The analysis will adjust for potential confounders for weight change, including age, gender, baseline BMI, marital status, education attainment, physician advice regarding weight loss and other nutritional advice exposure prior to and during the trial. We also will evaluate the possible interactions between the intervention indicator and these patient's attributes to assess the presence of differential intervention effects among these subgroups. Session attendance will also be included in the models to determine whether this is a dose-response relationship between number of session attended and the extent of weight loss. Statistical approaches to secondary outcomes are very similar, and thus not discussed in detail.
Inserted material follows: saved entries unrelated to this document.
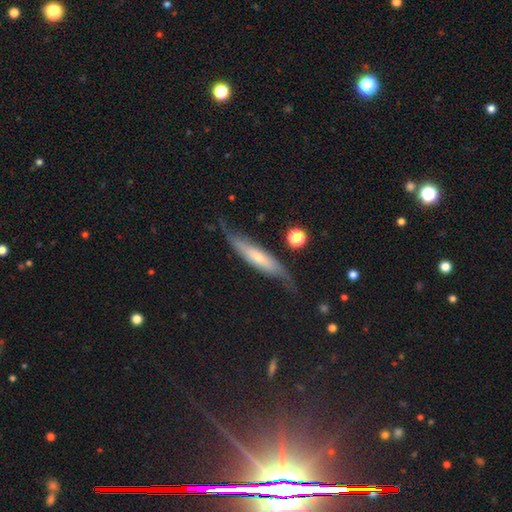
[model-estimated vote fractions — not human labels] smooth_or_featured: featured or disk (p=0.59) [alt: smooth p=0.33]
disk_edge_on: yes (p=0.62) [alt: no p=0.38]
merging: none (p=0.66) [alt: minor disturbance p=0.24]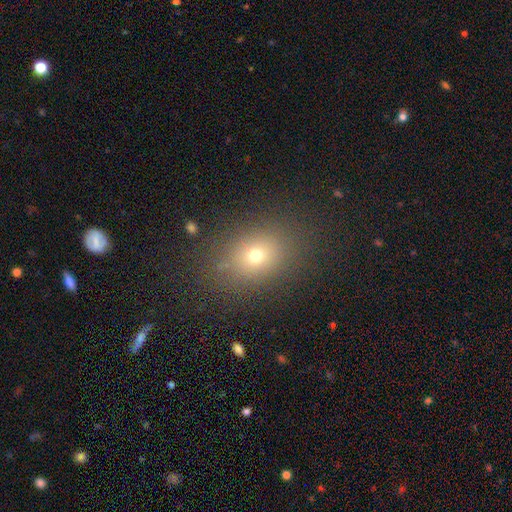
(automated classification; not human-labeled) Q: Smooth or featured?
A: smooth (69%); runner-up: star or artifact (19%)
Q: How rounded?
A: in between (57%); runner-up: round (42%)
Q: Merging?
A: none (83%); runner-up: minor disturbance (10%)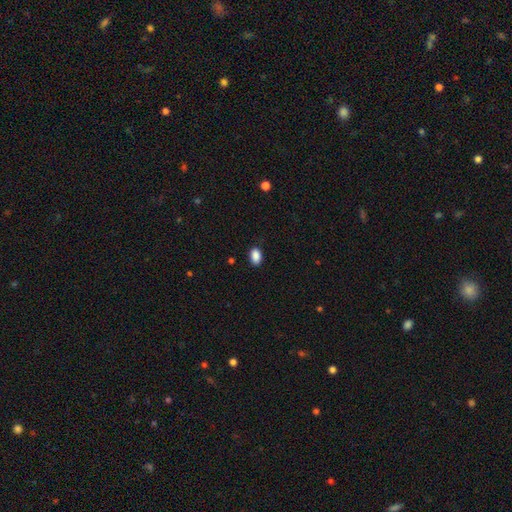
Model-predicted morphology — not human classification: A smooth galaxy with no disk features (89%) that is in between round and cigar-shaped (90%). Merging: none (85%).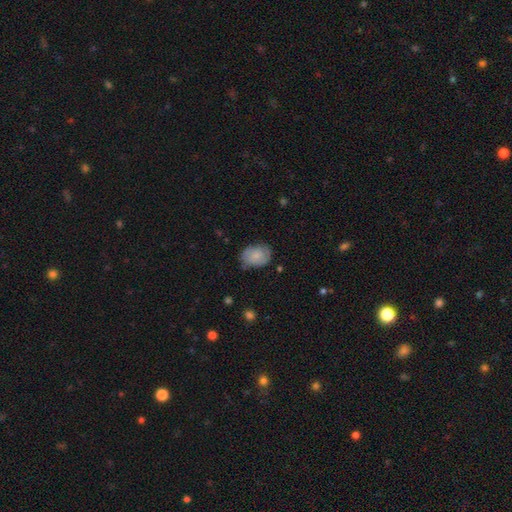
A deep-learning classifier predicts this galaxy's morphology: This is likely a smooth galaxy (69%). How rounded: likely in between (72%). Merging: likely none (71%).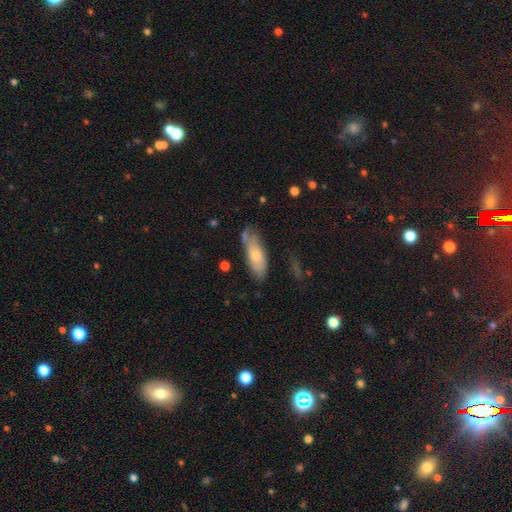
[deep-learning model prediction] smooth 64%, featured or disk 30%, star or artifact 6%. Down the decision tree: how rounded — in between (69%); merging — none (60%).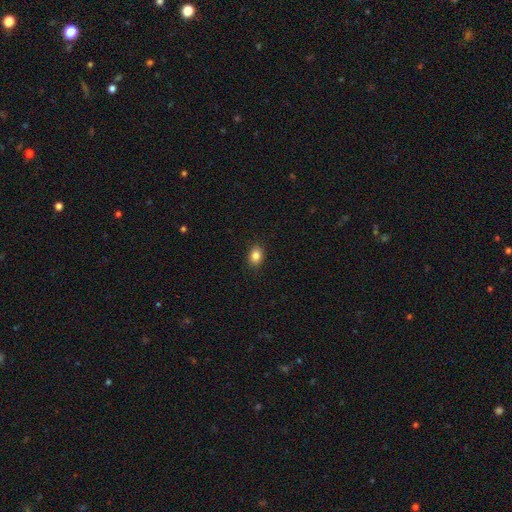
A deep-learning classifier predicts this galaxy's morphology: smooth-or-featured: smooth: 85% | star or artifact: 10% | featured or disk: 5%
  how-rounded: in between: 63% | round: 36% | cigar-shaped: 1%
  merging: none: 88% | minor disturbance: 9% | major disturbance: 2% | merger: 1%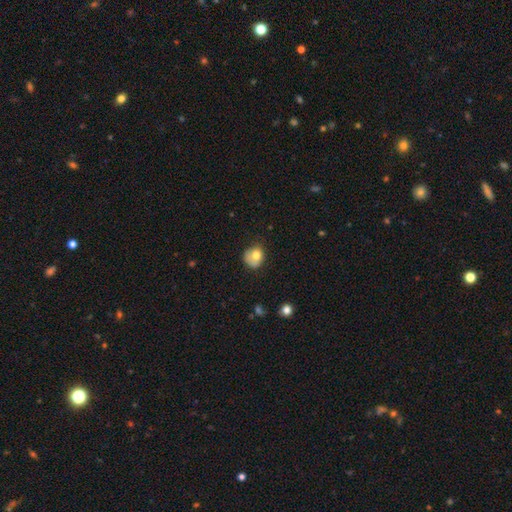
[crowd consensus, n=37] This appears to be a smooth galaxy with no disk features (86%) that is round (66%). Merging: none (43%).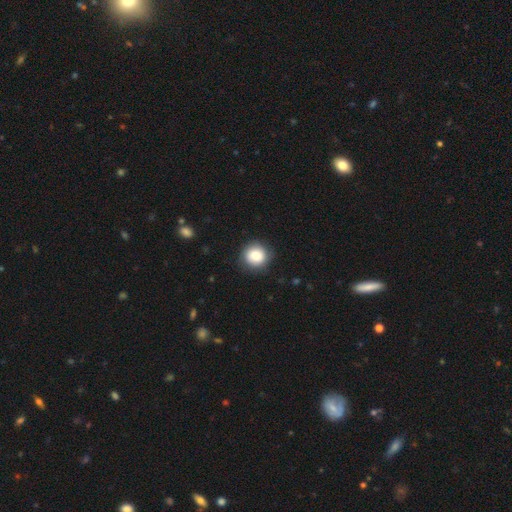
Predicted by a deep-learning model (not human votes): smooth 84%, star or artifact 8%, featured or disk 8%. Down the decision tree: how rounded — round (89%); merging — none (84%).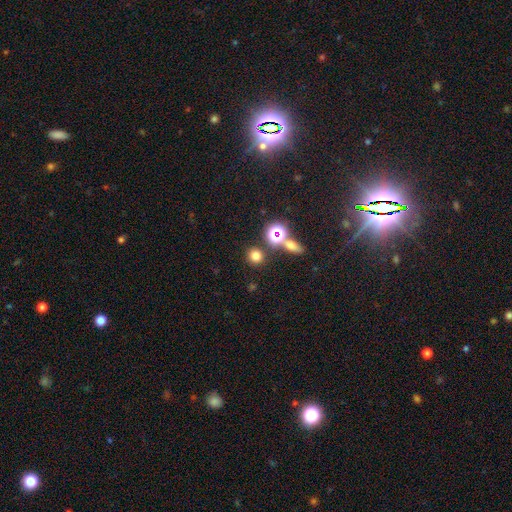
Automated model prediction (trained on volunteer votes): smooth_or_featured: smooth (p=0.72) [alt: star or artifact p=0.21]
how_rounded: round (p=0.89) [alt: in between p=0.10]
merging: none (p=0.83) [alt: merger p=0.07]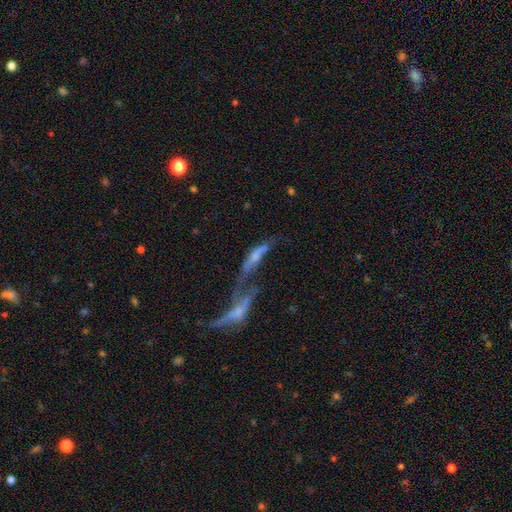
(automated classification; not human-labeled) The model was most divided on "smooth or featured": featured or disk: 49%, smooth: 39%, star or artifact: 12%. More confident: merging — merger (68%).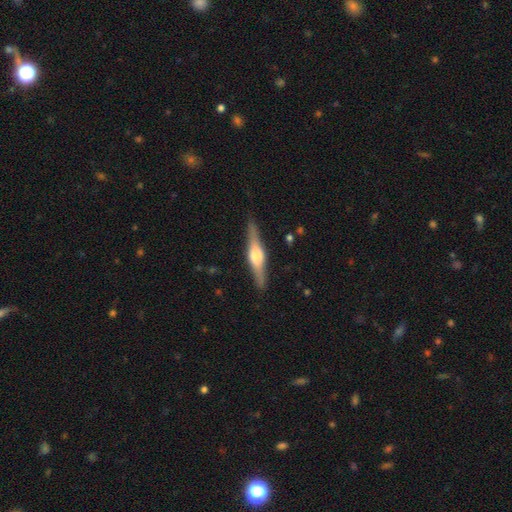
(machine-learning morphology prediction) The model was most divided on "smooth or featured": featured or disk: 74%, smooth: 21%, star or artifact: 5%. More confident: edge-on disk — yes (97%); merging — none (88%); edge-on bulge — rounded (84%).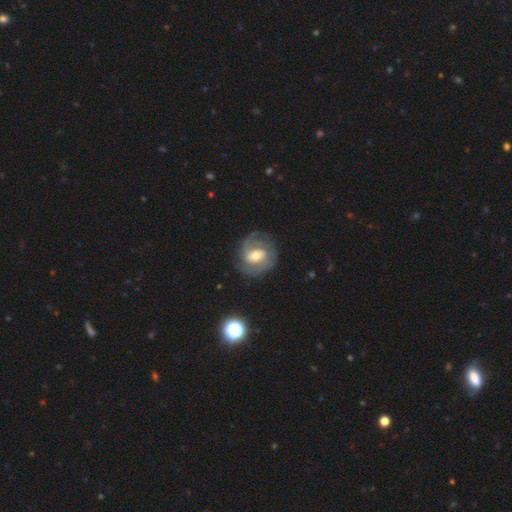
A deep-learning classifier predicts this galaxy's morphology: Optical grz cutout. It shows a featured or disk galaxy (81%) with a weak bar (50%), 2 (57%) tight (53%) spiral arms (93%) and a moderate central bulge (64%). Merging: none (77%).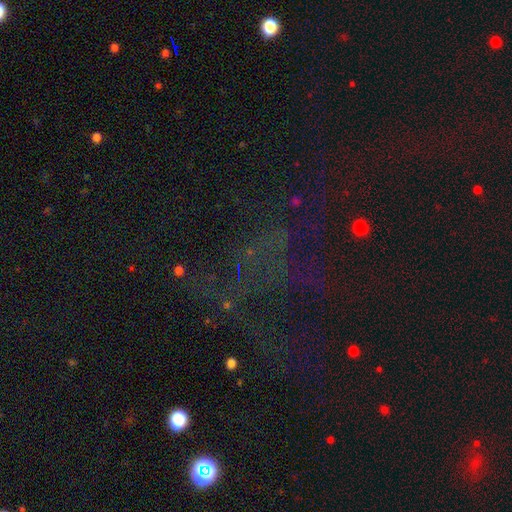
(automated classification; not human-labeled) star or artifact 58%, featured or disk 22%, smooth 19%.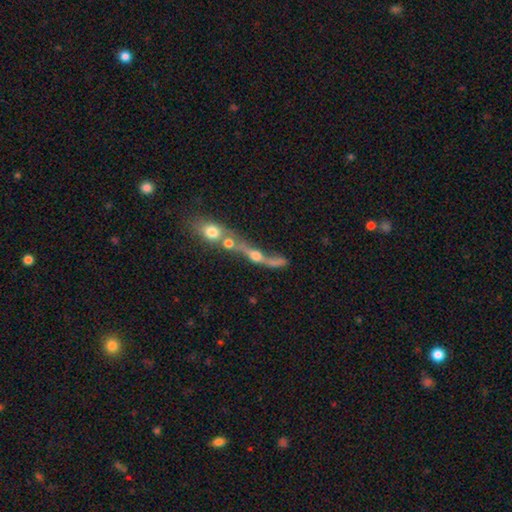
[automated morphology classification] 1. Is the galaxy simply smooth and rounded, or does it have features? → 51% featured or disk, 33% smooth, 16% star or artifact.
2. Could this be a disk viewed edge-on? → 55% no, 45% yes.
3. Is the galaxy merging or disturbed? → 58% merger, 23% none, 10% major disturbance, 8% minor disturbance.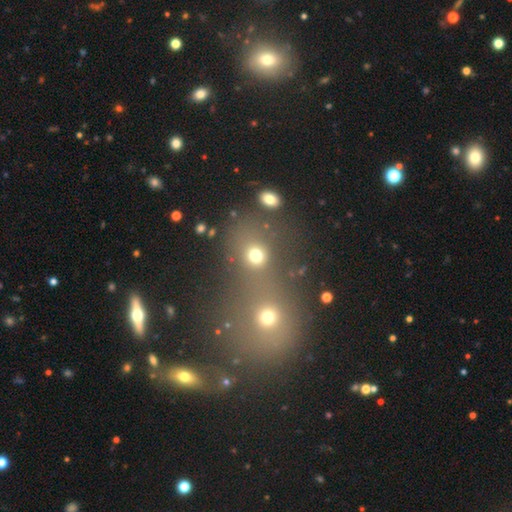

Project Management and Participant Tracking

Under the direct leadership of the project director, project staff will be responsible for: 1) tracking patients to ensure that all necessary data are collected in a timely fashion; 2) assist with developing monitoring reports; 3) providing timely and relevant feedback to the leadership regarding the accuracy of data; and, 4) the day-to-day functioning of the study across all 10 waves of recruitment, intervention and assessment. The tracking system used for monitoring patient activities and providing necessary prompts based on a communication system using Lotus Notes from IBM (Lotus Notes R5.0.11®). Multiple levels of password protection are utilized to ensure data security. The tracking system will facilitate timely scheduling of assessments and identification of completed assessments.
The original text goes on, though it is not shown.